WHO, in a statement issued over the observation of the 2022 World Obesity Day, said it is responding to the global obesity crisis on many fronts.
This includes monitoring global trends and prevalence, the development of a broad range of guidance addressing the prevention and treatment of overweight and obesity, and providing implementation support and guidance for countries.
Following a request from Member States, the WHO secretariat is also developing an acceleration action plan, which would be discussed at the 76 World Health Assembly to be held in May, 2022, with the aim of stopping obesity, tackling the epidemic in high burden countries and catalysing a global action.
The WHO also admonished countries’ leaderships to ensure that cities and towns made space for safe walking, cycling, and recreation, and equipped schools to help households to teach children healthy habits from early on.
The Mayo Clinic, an American academic medical center focused on integrated health care, education, and research, explained that an adult with a BMI below 18.5 is considered ‘underweight’, one with a BMI of between 18.5 – 24.9 is considered ‘normal’, while one between 25.0 – 29.9 was considered overweight and 3-.0 and higher, obese.

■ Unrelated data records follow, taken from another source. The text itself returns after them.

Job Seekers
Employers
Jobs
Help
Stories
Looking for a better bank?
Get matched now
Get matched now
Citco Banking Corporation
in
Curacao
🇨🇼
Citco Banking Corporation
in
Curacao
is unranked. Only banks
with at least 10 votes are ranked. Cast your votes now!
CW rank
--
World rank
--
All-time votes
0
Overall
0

It mentioned family inheritance and influences, lifestyle choices such as eating unhealthy diet, liquid calories and inactivity (leading sedentary lifestyles), diseases and medications, age, pregnancy, quitting smoking, lack of sleep, and microbiome as some of the risk factors of obesity.
The Mayo Clinic noted that obesity could give complications such as heart disease and strokes, type 2 diabetes, certain cancers (uterus, cervix, ovary, breast, gallbladder, liver, pancreas etc), digestive problems, sleep apnea, osteoarthritis, and severe Covid-19 symptoms.